[Opening Provided entries section]

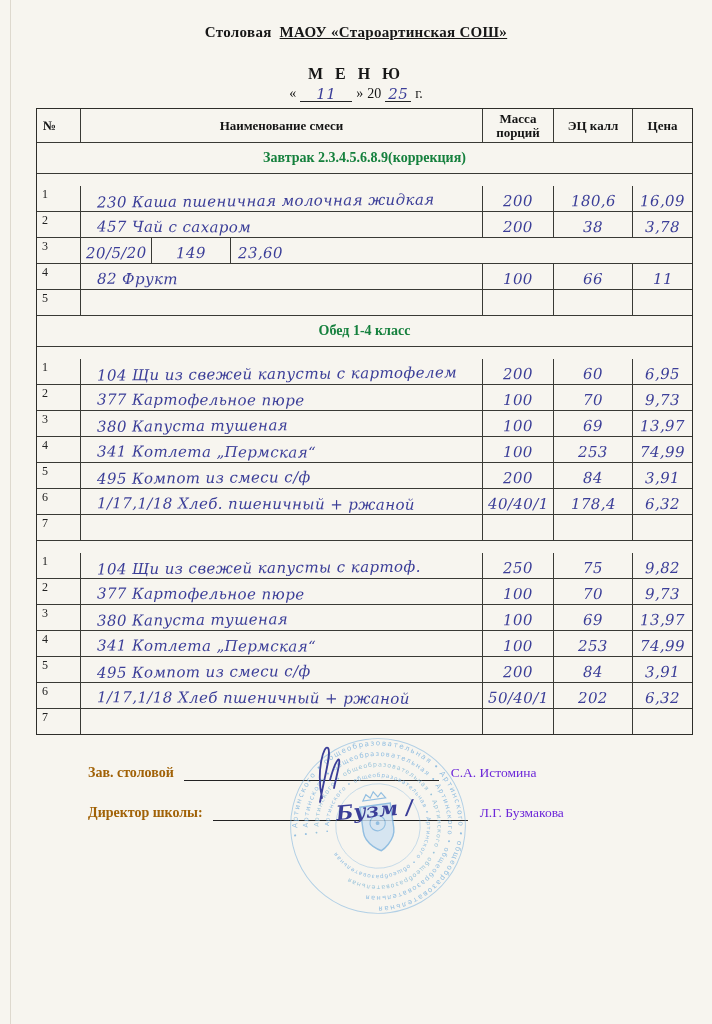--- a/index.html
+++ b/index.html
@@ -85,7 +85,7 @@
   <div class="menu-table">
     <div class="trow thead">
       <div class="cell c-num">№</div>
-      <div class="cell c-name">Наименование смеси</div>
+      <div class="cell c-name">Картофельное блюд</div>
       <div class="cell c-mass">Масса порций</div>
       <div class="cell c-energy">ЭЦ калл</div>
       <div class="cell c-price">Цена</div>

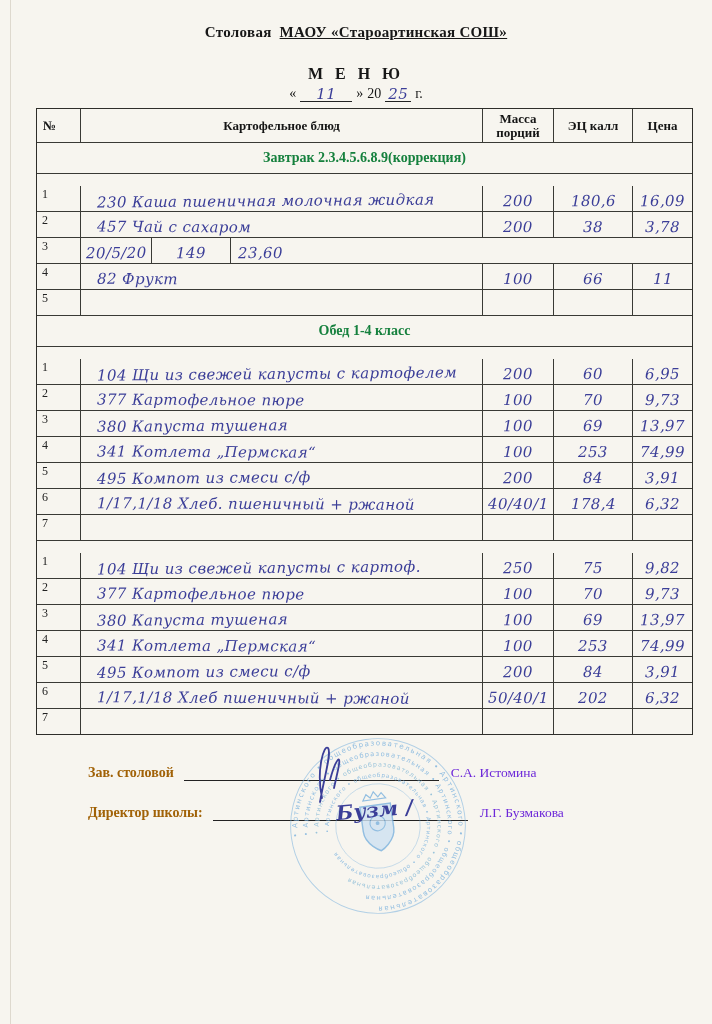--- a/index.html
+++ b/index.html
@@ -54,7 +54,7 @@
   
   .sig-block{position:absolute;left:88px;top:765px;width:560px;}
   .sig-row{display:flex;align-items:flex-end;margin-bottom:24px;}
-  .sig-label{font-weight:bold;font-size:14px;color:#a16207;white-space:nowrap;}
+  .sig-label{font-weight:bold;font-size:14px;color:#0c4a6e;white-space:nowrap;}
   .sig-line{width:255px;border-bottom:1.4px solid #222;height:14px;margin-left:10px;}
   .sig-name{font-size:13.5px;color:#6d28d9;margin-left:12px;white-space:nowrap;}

[Closing Provided entries section]

### Problem description
If a line of the material contains the string "margin", count it; give only the total.

### Result
3